**Problem requirements:** From the entries below, copy every line that holds the word "lines".

**Data to examine:**

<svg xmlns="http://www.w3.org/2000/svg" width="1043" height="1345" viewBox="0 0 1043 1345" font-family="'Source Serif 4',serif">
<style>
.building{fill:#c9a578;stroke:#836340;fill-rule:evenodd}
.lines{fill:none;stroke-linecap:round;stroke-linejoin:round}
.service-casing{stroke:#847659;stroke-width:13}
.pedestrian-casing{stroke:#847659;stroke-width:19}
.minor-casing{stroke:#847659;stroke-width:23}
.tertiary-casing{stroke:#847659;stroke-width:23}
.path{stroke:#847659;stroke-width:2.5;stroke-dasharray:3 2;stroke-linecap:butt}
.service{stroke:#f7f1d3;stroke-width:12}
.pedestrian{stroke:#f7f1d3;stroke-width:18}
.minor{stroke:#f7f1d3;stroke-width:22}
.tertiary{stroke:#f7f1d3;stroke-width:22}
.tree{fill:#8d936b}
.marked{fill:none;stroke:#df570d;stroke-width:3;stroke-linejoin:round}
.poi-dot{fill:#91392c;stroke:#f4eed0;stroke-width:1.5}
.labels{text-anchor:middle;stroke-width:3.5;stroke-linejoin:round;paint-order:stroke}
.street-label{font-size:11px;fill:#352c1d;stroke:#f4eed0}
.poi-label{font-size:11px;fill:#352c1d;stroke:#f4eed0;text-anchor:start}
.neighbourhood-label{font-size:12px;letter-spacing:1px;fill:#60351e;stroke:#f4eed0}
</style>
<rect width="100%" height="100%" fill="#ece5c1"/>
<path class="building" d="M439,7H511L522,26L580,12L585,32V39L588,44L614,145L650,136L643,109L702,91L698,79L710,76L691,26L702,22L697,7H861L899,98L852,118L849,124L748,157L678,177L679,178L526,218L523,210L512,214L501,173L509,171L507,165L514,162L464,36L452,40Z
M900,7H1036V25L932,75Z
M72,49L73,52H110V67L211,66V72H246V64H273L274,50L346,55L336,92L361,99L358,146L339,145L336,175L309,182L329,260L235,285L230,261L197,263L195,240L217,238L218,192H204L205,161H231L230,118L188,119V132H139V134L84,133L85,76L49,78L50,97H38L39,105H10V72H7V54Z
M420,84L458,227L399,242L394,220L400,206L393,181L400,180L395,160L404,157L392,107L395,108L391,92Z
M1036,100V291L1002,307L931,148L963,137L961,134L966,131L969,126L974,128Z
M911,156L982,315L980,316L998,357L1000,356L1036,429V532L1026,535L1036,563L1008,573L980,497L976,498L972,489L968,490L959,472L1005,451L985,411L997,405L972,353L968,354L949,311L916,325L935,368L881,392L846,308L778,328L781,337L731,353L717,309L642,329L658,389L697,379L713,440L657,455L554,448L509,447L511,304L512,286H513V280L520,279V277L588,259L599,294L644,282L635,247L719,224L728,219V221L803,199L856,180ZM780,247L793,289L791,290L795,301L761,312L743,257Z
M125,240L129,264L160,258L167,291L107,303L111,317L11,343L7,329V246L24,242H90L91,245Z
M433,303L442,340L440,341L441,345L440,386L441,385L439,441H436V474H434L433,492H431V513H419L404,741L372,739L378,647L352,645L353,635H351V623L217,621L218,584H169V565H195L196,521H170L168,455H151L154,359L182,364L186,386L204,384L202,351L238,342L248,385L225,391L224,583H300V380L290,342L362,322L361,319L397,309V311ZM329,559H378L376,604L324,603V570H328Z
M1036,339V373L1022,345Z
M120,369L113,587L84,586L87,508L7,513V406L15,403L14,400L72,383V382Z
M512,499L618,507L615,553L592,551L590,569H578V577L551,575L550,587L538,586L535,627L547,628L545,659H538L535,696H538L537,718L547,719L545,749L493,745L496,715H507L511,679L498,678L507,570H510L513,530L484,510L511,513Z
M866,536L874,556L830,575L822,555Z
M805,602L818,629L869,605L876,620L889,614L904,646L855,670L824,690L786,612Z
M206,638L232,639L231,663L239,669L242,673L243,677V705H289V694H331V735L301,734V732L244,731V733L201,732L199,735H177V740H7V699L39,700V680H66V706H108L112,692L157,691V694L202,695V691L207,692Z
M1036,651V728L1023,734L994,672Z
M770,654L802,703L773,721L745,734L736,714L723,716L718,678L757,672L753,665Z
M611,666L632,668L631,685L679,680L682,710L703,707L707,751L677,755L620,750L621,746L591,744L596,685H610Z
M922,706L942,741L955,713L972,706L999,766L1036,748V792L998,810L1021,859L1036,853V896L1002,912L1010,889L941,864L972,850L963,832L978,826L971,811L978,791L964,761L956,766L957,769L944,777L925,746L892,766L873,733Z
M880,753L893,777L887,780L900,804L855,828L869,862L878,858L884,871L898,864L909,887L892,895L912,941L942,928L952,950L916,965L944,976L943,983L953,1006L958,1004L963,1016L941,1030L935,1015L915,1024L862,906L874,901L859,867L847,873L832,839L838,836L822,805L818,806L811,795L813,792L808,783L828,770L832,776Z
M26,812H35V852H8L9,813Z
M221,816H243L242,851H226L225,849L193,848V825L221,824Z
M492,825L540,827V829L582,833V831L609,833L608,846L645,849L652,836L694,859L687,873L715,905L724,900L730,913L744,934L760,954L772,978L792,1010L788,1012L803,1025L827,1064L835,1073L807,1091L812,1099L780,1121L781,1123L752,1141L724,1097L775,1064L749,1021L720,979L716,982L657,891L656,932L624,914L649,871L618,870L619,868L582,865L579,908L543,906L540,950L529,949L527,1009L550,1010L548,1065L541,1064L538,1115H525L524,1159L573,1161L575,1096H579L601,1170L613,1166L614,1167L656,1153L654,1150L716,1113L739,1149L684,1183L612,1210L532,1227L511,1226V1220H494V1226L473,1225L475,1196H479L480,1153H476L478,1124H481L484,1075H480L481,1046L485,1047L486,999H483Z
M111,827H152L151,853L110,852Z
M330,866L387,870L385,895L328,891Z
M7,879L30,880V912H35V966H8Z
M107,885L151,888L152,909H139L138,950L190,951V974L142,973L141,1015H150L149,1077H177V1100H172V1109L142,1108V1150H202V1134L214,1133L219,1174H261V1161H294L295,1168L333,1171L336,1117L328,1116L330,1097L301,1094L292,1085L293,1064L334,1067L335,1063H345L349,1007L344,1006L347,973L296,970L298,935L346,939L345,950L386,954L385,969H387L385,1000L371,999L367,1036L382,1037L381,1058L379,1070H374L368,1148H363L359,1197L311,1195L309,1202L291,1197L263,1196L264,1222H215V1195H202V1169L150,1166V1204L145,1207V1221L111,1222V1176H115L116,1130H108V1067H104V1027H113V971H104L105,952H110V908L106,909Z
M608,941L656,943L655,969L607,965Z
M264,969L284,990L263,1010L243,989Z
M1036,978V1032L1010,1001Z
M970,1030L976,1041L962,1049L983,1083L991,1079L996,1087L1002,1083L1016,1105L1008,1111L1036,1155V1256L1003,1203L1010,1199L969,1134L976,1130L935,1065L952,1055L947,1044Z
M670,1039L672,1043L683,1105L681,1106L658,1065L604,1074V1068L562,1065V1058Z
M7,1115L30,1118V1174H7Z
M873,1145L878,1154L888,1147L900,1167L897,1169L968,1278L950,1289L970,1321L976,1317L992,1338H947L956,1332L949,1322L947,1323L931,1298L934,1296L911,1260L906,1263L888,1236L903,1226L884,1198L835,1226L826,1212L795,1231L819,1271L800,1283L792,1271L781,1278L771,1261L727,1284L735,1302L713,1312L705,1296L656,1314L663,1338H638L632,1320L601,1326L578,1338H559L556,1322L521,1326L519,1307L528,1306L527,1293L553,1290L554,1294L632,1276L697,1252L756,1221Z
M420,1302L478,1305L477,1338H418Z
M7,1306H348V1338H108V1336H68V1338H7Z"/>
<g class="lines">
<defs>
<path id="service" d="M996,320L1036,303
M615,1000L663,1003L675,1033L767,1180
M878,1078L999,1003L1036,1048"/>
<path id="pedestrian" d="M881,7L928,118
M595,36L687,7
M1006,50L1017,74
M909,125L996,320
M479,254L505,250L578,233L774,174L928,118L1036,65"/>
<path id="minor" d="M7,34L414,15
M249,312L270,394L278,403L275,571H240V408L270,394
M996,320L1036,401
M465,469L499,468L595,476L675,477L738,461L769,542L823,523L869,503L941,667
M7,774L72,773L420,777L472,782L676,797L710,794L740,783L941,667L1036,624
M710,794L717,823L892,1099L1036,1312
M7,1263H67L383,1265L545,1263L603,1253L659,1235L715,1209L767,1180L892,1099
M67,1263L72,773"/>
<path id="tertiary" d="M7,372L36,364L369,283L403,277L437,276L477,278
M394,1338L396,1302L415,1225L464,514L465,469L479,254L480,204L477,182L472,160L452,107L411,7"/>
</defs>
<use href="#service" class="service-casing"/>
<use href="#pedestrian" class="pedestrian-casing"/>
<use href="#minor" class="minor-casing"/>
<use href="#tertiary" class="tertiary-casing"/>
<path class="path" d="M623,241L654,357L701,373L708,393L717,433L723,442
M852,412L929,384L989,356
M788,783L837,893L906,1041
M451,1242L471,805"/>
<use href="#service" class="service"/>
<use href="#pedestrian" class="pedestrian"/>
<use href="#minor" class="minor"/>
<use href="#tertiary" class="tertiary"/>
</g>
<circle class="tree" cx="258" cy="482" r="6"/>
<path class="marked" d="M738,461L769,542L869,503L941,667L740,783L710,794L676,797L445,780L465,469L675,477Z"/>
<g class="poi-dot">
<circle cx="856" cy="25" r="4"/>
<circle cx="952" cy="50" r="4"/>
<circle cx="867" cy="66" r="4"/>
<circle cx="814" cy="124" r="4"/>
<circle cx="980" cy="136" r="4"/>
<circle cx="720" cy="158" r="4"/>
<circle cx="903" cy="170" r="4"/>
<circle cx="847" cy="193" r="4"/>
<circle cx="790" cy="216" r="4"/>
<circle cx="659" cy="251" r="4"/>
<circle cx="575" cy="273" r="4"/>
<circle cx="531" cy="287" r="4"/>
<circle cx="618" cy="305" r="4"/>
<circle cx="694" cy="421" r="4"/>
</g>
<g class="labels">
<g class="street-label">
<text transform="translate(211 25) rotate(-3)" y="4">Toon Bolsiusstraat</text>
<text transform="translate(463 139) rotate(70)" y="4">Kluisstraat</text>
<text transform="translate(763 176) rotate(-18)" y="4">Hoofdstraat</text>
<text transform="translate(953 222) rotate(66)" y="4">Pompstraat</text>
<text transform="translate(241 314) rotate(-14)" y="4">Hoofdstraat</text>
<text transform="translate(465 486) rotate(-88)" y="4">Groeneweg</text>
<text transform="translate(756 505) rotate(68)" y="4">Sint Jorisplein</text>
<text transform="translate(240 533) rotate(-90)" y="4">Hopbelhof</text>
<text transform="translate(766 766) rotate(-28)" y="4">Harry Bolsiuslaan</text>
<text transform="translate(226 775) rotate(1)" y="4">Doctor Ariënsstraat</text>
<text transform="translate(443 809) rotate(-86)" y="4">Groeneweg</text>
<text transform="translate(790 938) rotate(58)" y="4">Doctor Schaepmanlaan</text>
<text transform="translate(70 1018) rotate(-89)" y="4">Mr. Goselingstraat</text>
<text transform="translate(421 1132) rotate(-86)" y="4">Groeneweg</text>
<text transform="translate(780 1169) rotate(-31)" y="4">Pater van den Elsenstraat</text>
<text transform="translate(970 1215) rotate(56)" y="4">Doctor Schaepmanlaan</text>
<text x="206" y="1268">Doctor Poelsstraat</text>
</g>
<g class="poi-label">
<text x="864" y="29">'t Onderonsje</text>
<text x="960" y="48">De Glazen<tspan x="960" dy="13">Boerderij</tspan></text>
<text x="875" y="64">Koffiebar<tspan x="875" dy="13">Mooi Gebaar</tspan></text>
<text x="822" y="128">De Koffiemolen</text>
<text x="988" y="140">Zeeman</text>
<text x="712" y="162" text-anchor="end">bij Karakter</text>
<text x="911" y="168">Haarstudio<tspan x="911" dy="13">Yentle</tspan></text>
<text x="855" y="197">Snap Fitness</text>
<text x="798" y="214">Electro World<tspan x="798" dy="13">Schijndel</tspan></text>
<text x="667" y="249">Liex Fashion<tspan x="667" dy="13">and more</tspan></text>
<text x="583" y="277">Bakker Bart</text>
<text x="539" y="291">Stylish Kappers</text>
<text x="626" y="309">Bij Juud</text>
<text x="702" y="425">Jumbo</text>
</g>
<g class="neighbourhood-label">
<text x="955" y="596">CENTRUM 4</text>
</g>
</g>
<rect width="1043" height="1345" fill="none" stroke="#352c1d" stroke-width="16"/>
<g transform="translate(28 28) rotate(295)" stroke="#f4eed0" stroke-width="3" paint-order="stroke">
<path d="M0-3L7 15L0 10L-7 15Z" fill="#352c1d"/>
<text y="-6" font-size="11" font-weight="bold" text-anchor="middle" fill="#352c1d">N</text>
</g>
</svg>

**Task answer:**
.lines{fill:none;stroke-linecap:round;stroke-linejoin:round}
<g class="lines">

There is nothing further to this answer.